How Publicists Manipulate Journalists to Control Wikipedia

Book extract from "Trust Me I'm Lying", written by Ryan Holiday:

"I remember sitting on the couch at Tucker Max's house one January a few years ago when something occurred to me about his then on-and-off-again bestseller. "Hey Tucker, did you notice your book made the New York Times list in 2006, 2007, and 2008?" (Meaning the book had appeared on the list at least once in all three years, not continuously.) So I typed it up, sourced it, and added it to Wikipedia, delineating each year.* Not long after I posted it, a journalist cribbed my "research" and did us the big favor of having poor reading comprehension. He wrote: "Tucker Max's book has spent over 3 years on the New York Times Bestseller List." Then we took this and doubled up our citation on Wikipedia to use this new, more generous interpretation."

Publicists and lobby groups organize their manipulation of Wikipedia very carefully, using it to pump information up the chain, helped along by lazy, willing and/or corrupt journalists.

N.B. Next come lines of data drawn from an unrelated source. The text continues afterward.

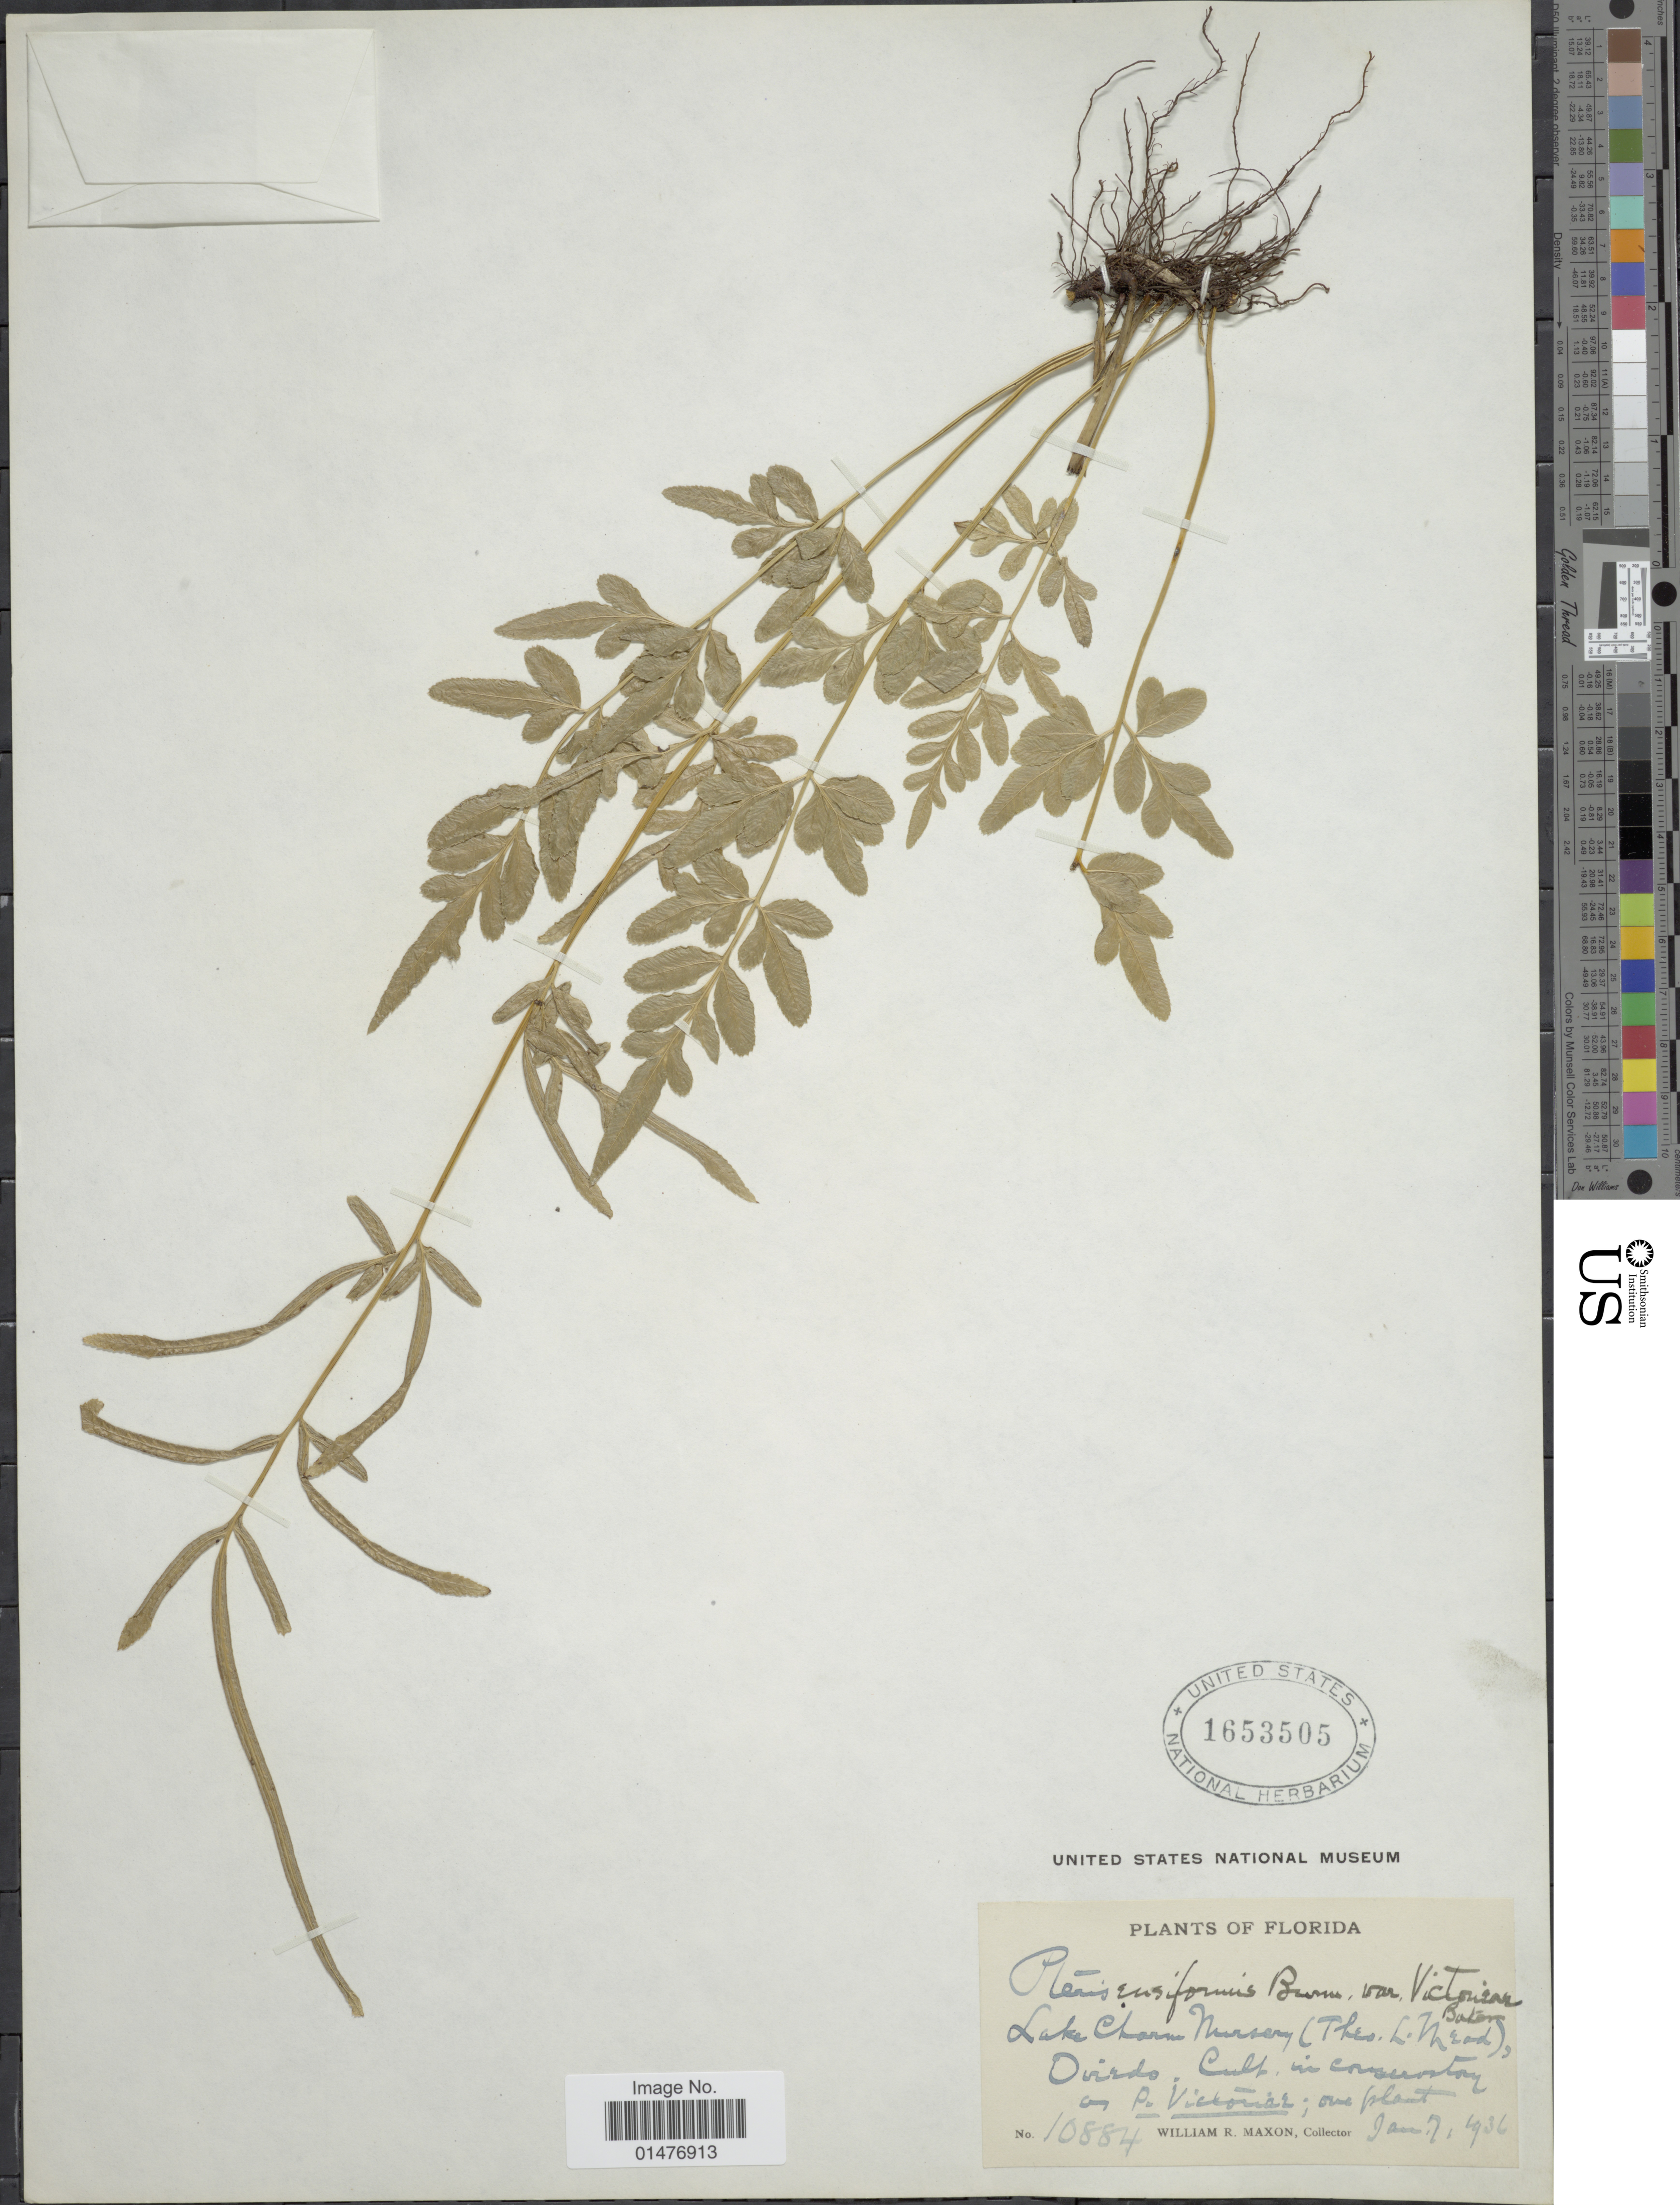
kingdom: Plantae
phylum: Tracheophyta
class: Polypodiopsida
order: Polypodiales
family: Pteridaceae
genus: Pteris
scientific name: Pteris ensiformis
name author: Burm. f.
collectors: W. R. Maxon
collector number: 10884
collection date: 1936-01-07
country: United States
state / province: Florida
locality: Lake Charm Nursey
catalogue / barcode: US 1653505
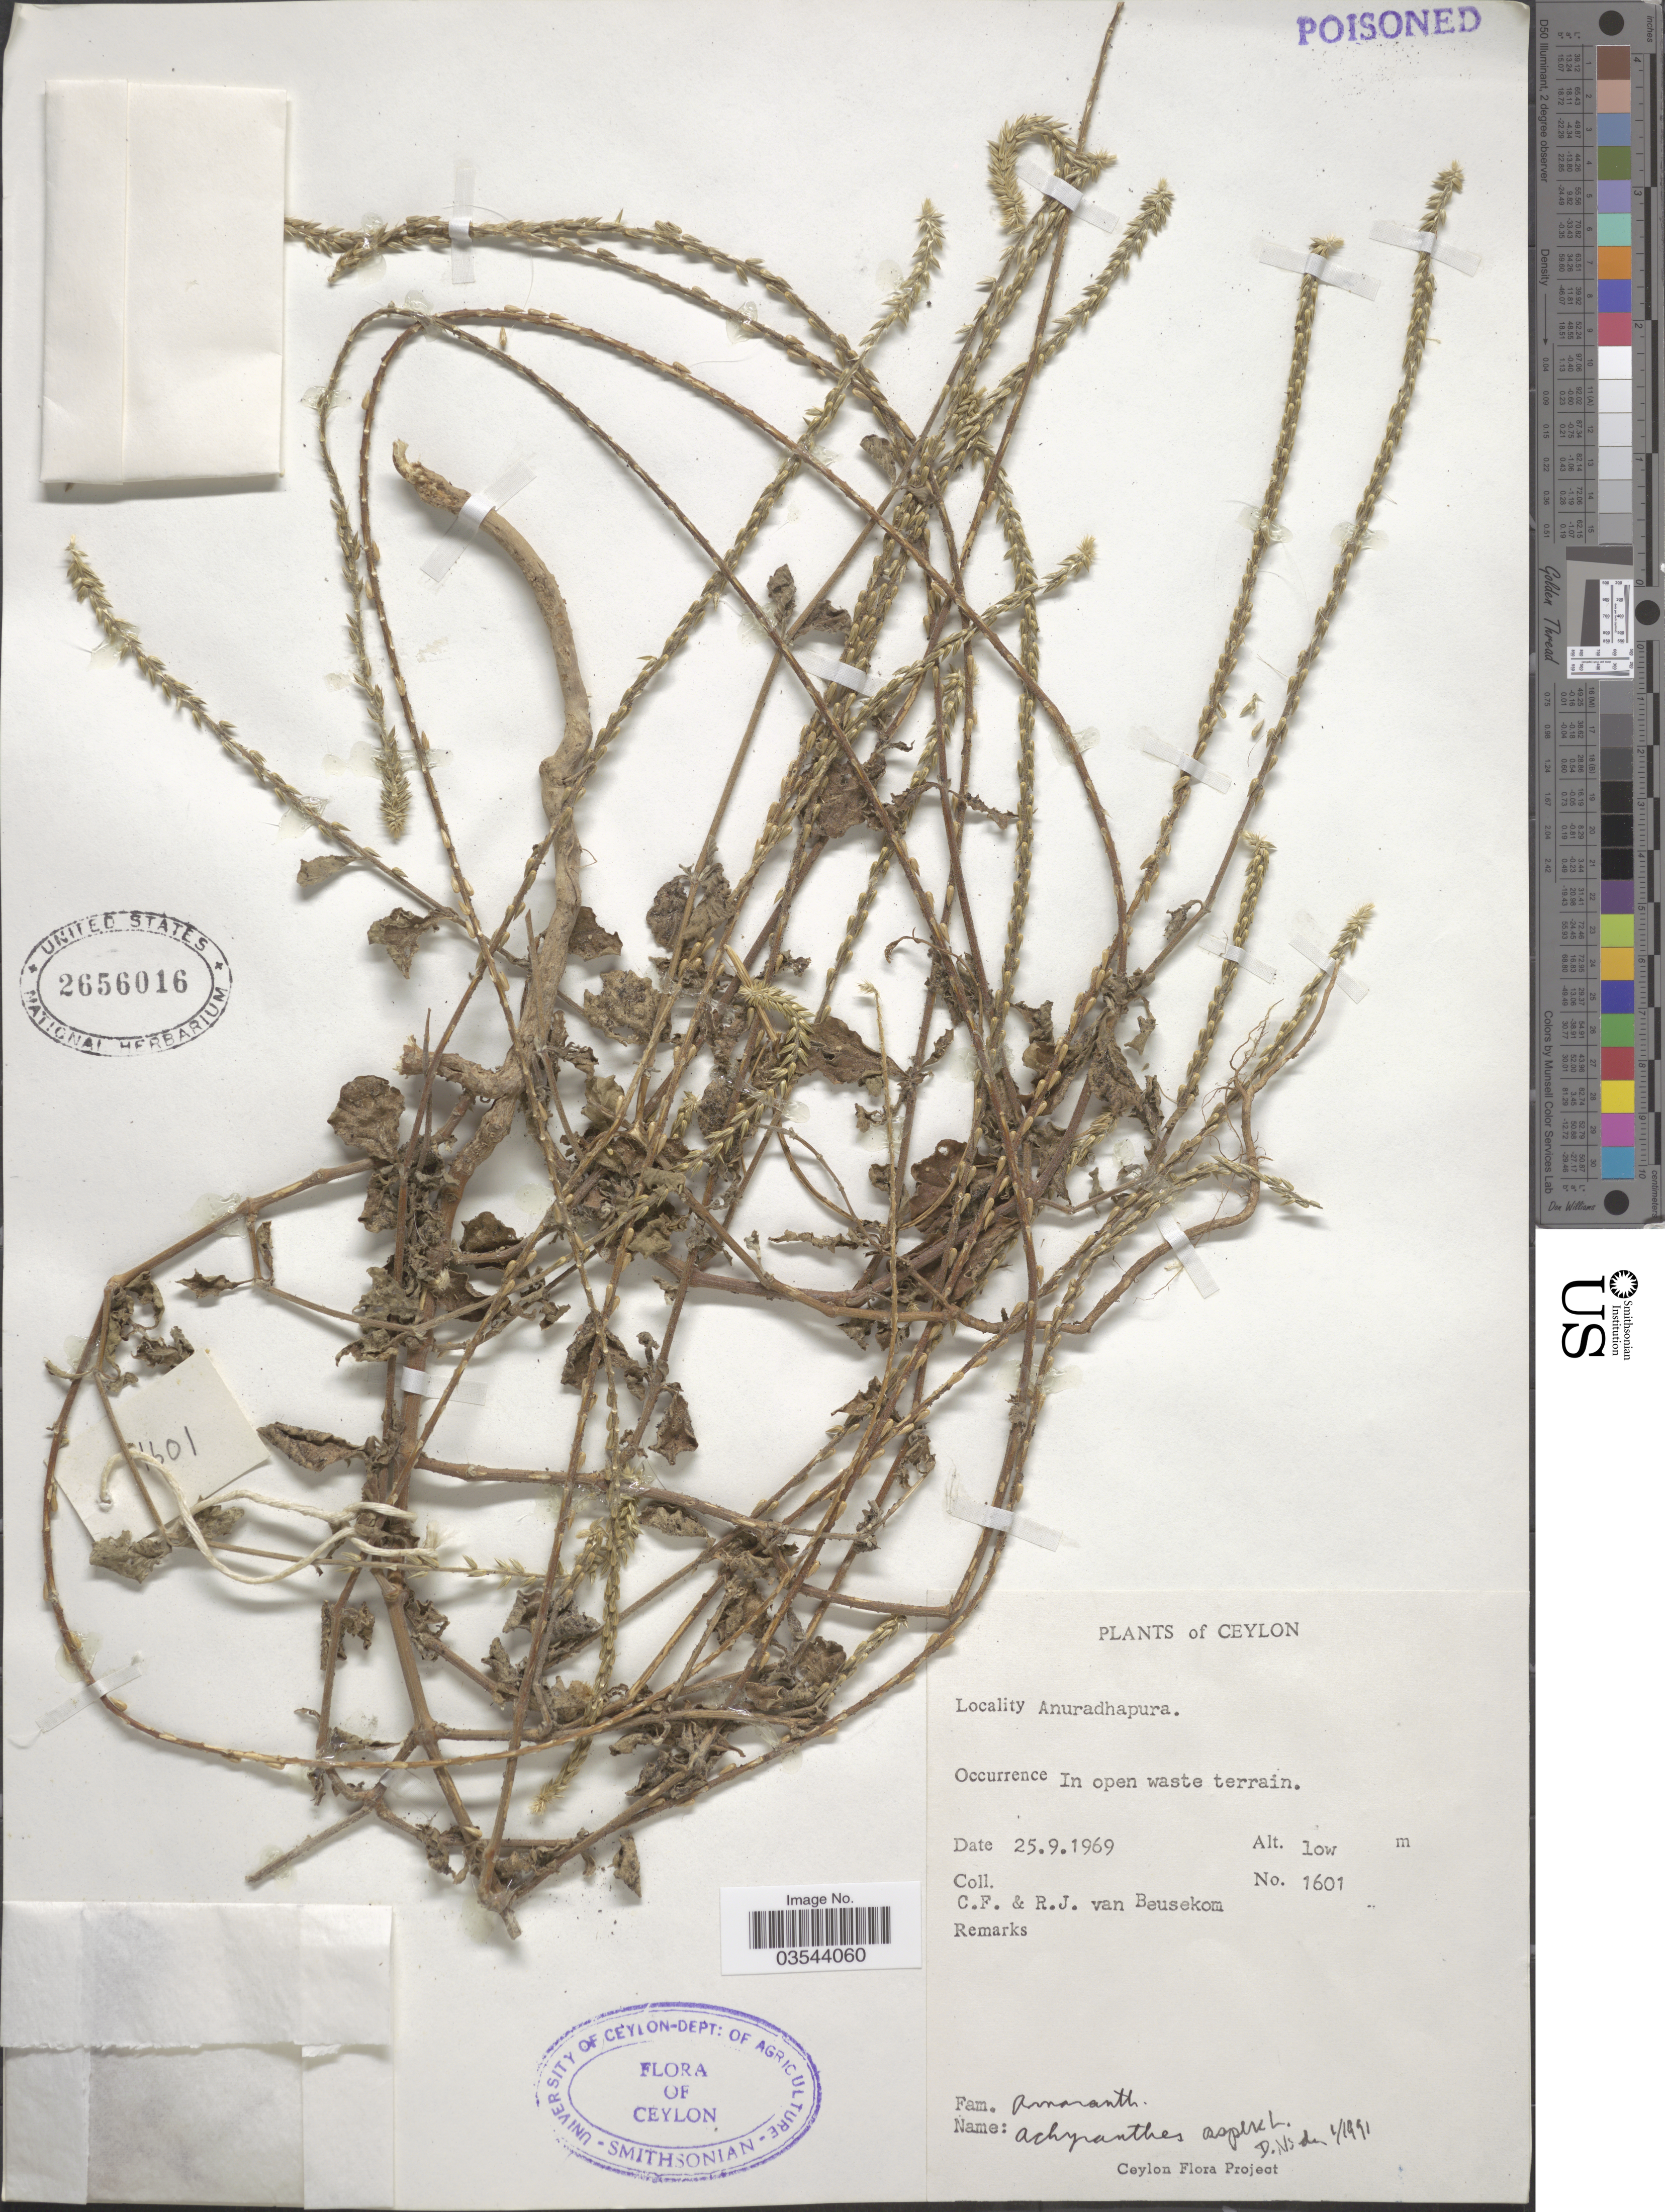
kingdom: Plantae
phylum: Tracheophyta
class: Magnoliopsida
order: Caryophyllales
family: Amaranthaceae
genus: Achyranthes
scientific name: Achyranthes aspera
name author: L.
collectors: C. F. Beusekom & R. Beusekom-Osinga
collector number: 1601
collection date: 1969-09-25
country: Sri Lanka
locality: Ceylon. Anuradhapura.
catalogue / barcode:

Book extract from "Trust Me I'm Lying", written by Ryan Holiday:

Wikipedia acts as a certifier of basic information for many people, including reporters. Even a subtle influence over the way that Wikipedia frames an issue—whether criminal charges, a controversial campaign, a lawsuit, or even a critical reception—can have a major impact on the way bloggers write about it. It is the difference between "So-and-so released their second album in 2011" and "So-and-so's first album was followed by the multiplatinum and critically lauded hit ..." You change the descriptors on Wikipedia and reporters and readers change their descriptors down the road. A complete overhaul of one high-profile starlet's Wikipedia page was once followed less than a week later by a six-page spread in a big tabloid that so obviously used our positive and flattering language from Wikipedia that I was almost scared it would be its own scandal. It's why you have to control your page. Or you risk putting yourself in the awkward position a friend found himself in when profiled by a reporter at a national newspaper, who asked: "So, according to Wikipedia you're a failed screenwriter. Is that true?"
"On occasion I have instructed a client to say something in an interview, knowing that once it is covered we can insert it into Wikipedia, and it will become part of the standard media narrative about them. We seek out interviews in order to advance certain "facts," and then we make them doubly real by citing them on Wikipedia."

These extracts are from publicist Ryan Holiday’s book titled ‘Trust Me I’m Lying‘.